Data supplied -
● ● ● ●
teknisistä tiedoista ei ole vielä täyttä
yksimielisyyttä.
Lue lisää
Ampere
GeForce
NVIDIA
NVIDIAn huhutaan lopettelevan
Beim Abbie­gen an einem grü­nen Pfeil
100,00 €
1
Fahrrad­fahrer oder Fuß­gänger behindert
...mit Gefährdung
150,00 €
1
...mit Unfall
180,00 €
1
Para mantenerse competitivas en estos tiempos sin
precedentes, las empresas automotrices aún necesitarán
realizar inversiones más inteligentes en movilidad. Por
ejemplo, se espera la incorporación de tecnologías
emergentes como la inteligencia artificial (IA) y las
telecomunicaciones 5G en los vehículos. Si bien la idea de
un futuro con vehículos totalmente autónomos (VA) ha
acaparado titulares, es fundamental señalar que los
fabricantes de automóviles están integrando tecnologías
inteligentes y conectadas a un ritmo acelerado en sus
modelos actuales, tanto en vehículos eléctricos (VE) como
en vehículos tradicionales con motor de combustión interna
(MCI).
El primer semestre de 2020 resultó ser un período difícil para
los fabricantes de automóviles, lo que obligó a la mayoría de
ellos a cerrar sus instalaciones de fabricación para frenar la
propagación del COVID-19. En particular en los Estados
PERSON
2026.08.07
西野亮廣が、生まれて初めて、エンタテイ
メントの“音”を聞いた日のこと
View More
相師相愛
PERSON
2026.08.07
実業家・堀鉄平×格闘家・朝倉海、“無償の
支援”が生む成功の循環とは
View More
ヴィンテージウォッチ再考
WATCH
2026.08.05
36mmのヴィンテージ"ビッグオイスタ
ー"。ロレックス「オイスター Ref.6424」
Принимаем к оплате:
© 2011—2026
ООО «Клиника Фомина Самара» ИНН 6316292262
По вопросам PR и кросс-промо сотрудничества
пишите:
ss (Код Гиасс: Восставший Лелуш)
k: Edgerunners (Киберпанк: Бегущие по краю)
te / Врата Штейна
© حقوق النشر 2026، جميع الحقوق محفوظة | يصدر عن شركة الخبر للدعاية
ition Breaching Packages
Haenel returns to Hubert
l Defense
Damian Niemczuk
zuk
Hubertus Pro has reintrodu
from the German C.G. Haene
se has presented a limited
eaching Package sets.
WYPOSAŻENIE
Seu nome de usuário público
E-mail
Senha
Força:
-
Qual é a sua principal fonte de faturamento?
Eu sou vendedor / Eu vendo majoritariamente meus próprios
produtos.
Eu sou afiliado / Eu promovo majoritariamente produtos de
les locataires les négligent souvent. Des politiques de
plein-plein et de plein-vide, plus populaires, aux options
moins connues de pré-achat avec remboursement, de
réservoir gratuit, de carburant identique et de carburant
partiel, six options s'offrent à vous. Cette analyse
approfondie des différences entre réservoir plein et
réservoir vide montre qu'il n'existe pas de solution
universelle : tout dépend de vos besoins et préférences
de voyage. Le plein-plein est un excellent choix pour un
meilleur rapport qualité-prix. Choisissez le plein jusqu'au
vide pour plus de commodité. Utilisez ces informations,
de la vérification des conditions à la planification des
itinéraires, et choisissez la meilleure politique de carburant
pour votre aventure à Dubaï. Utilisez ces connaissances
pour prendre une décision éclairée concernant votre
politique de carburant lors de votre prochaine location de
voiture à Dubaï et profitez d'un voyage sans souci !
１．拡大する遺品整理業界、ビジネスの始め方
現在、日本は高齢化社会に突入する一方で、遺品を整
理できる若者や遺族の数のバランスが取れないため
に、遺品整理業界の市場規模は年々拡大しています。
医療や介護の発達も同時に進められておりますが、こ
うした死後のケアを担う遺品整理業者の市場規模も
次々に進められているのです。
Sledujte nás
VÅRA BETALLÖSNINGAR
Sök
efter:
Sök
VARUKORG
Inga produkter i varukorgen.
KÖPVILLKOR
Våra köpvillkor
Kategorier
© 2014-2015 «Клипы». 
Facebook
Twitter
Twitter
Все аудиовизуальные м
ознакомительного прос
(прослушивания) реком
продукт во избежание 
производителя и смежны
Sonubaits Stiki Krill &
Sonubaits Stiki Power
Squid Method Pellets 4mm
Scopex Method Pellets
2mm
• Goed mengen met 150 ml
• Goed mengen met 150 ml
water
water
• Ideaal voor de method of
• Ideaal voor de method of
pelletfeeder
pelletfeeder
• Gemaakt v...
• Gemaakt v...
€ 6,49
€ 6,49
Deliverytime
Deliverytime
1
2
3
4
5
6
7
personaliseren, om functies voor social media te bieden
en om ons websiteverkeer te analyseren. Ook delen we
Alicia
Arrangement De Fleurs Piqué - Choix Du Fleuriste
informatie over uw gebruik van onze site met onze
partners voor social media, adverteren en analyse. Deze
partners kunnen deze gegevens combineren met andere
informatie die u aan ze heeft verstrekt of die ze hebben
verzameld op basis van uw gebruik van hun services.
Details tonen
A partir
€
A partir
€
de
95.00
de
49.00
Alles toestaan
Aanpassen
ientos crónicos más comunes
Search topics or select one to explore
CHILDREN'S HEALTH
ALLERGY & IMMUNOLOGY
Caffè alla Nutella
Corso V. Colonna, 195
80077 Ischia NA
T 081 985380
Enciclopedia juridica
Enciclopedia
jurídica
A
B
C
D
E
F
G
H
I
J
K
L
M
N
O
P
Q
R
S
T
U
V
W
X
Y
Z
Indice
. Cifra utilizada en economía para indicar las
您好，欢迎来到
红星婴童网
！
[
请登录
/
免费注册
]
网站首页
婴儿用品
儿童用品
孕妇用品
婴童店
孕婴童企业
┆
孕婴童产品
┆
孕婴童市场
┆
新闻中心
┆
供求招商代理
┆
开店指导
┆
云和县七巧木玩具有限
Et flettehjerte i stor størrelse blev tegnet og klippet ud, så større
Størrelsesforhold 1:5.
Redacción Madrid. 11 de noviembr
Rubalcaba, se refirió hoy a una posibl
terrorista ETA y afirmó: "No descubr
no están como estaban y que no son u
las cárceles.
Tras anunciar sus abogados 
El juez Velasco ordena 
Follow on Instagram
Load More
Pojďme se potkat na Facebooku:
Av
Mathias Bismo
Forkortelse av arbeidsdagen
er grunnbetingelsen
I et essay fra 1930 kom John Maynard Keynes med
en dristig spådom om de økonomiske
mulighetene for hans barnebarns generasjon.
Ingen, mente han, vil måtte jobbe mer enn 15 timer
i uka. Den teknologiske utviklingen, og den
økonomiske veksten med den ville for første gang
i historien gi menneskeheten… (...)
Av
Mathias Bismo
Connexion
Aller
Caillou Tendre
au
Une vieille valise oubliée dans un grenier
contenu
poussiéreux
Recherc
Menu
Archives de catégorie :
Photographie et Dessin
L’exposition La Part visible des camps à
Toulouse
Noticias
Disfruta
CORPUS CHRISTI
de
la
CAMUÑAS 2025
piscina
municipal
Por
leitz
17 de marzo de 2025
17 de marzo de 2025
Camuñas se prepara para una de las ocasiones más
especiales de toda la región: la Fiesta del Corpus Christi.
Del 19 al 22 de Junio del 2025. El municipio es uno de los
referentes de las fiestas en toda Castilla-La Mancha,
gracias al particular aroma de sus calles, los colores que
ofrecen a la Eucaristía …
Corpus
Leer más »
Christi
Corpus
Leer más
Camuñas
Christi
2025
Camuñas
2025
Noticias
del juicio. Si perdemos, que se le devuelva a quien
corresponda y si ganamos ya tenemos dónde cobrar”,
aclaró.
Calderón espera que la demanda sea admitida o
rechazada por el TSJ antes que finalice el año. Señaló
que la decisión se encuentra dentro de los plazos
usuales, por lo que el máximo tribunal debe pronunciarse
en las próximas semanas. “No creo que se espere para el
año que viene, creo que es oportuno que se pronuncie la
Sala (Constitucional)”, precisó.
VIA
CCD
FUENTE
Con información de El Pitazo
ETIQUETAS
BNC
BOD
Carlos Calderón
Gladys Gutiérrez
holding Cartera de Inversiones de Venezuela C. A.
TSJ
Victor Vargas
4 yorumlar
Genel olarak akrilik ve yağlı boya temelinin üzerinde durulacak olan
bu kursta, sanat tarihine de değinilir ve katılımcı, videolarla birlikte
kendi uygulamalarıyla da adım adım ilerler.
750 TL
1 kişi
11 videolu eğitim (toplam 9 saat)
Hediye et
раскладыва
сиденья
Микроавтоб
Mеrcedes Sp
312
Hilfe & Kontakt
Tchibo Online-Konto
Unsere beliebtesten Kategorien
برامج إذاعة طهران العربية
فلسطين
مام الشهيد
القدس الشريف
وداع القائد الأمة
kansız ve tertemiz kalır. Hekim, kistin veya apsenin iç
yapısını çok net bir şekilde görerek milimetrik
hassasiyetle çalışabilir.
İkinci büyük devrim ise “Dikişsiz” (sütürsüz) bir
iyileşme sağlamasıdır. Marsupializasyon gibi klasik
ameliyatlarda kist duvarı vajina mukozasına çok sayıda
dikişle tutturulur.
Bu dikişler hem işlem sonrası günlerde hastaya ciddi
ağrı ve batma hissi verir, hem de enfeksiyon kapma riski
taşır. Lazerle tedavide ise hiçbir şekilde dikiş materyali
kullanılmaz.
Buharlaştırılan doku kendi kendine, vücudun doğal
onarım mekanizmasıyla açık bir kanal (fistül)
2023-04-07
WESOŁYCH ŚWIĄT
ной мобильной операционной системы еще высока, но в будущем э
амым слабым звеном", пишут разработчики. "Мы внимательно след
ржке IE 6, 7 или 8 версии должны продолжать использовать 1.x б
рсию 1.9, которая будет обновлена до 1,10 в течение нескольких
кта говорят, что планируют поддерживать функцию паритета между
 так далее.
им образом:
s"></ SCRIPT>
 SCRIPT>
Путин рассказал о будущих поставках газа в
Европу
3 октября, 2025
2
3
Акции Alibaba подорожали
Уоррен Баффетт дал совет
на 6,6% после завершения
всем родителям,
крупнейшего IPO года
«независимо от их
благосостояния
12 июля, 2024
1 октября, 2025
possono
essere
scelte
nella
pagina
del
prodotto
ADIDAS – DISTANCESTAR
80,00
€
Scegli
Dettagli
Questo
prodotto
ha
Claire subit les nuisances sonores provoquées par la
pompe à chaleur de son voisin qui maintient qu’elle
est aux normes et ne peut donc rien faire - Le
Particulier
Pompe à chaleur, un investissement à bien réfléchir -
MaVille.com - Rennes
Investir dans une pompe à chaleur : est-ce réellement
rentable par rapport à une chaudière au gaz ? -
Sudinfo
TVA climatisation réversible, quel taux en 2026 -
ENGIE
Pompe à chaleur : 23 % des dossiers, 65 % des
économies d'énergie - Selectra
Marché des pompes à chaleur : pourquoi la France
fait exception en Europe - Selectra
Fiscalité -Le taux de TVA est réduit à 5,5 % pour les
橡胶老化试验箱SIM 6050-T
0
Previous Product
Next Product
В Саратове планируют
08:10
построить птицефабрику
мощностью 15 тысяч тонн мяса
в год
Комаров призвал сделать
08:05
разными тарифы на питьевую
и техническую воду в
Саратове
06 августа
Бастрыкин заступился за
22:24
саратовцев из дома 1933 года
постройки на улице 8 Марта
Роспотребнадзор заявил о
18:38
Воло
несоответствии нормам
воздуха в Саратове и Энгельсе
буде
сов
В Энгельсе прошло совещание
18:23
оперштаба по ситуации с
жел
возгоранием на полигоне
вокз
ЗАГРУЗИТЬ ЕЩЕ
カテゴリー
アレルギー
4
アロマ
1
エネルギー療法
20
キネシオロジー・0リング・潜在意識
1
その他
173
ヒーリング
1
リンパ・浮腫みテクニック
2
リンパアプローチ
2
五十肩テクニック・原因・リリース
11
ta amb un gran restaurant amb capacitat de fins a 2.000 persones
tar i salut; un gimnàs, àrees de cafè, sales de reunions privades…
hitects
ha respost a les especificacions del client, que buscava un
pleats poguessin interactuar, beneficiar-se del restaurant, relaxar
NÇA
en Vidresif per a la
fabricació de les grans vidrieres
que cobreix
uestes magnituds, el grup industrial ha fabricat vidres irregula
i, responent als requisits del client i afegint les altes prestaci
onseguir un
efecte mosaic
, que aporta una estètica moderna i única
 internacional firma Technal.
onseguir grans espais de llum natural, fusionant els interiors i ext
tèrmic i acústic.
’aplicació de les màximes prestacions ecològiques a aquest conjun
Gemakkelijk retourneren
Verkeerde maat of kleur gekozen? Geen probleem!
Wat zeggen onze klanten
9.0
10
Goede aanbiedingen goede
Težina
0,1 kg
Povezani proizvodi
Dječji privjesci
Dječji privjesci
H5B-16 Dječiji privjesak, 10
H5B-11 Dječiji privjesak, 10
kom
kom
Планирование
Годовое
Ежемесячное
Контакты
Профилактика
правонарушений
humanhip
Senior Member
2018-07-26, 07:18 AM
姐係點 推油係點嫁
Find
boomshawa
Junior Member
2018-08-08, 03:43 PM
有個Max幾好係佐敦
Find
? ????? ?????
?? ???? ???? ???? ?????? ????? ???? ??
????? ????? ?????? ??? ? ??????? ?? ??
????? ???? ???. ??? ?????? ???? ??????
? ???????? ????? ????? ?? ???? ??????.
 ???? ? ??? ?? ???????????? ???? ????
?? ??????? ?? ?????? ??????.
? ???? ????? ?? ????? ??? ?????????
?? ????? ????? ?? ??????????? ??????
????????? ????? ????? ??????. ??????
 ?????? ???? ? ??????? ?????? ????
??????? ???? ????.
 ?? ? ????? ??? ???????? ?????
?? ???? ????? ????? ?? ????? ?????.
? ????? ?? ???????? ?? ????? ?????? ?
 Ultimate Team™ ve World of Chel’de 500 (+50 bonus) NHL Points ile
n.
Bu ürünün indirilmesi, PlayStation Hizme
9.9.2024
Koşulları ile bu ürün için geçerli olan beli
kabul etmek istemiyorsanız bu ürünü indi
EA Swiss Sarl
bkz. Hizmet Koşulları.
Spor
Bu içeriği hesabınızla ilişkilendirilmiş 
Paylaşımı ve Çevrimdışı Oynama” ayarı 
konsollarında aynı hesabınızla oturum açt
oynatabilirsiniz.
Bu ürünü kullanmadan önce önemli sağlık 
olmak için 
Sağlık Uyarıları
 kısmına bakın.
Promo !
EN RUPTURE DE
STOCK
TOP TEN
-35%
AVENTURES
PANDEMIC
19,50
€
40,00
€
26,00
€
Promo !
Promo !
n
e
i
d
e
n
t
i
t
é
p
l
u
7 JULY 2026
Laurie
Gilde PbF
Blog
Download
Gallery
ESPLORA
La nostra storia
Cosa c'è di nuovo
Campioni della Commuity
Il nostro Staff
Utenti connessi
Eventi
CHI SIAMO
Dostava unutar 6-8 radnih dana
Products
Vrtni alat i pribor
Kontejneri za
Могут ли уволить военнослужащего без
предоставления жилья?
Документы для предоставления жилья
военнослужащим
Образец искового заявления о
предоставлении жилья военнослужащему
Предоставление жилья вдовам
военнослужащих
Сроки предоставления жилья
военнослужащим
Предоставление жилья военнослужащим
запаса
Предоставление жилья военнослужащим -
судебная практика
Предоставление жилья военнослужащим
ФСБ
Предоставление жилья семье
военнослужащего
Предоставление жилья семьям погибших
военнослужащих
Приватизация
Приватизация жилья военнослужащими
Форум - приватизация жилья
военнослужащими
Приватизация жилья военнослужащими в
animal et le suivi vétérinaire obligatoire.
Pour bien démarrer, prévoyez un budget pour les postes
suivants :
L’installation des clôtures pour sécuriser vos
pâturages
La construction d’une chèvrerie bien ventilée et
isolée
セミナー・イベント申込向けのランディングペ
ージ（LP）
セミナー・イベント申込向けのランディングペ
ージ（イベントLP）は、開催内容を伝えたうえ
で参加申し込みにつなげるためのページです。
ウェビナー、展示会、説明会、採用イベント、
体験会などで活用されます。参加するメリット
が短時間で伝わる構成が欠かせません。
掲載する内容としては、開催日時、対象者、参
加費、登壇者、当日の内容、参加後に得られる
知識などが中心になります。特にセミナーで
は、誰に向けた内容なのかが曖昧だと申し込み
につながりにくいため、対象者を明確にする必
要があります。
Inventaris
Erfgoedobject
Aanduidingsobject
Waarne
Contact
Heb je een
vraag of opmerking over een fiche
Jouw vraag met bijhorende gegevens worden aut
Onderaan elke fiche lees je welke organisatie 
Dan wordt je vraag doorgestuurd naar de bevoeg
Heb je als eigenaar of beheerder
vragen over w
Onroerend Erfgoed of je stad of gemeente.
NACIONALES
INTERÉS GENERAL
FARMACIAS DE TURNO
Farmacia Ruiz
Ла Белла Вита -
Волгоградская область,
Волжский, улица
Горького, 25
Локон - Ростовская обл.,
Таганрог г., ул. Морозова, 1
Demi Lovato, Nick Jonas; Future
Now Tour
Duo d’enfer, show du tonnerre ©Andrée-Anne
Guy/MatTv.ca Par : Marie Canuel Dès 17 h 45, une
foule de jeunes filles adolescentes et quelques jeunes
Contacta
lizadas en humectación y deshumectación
● ● ● ●
Instructions for the task -
Reproduce the lines above, from the first one through the line containing "fabricantes de automóviles están", with "empresas automotrices" changed to "compañías automotrices" and nothing else altered.

Output for this task -
teknisistä tiedoista ei ole vielä täyttä
yksimielisyyttä.
Lue lisää
Ampere
GeForce
NVIDIA
NVIDIAn huhutaan lopettelevan
Beim Abbie­gen an einem grü­nen Pfeil
100,00 €
1
Fahrrad­fahrer oder Fuß­gänger behindert
...mit Gefährdung
150,00 €
1
...mit Unfall
180,00 €
1
Para mantenerse competitivas en estos tiempos sin
precedentes, las compañías automotrices aún necesitarán
realizar inversiones más inteligentes en movilidad. Por
ejemplo, se espera la incorporación de tecnologías
emergentes como la inteligencia artificial (IA) y las
telecomunicaciones 5G en los vehículos. Si bien la idea de
un futuro con vehículos totalmente autónomos (VA) ha
acaparado titulares, es fundamental señalar que los
fabricantes de automóviles están integrando tecnologías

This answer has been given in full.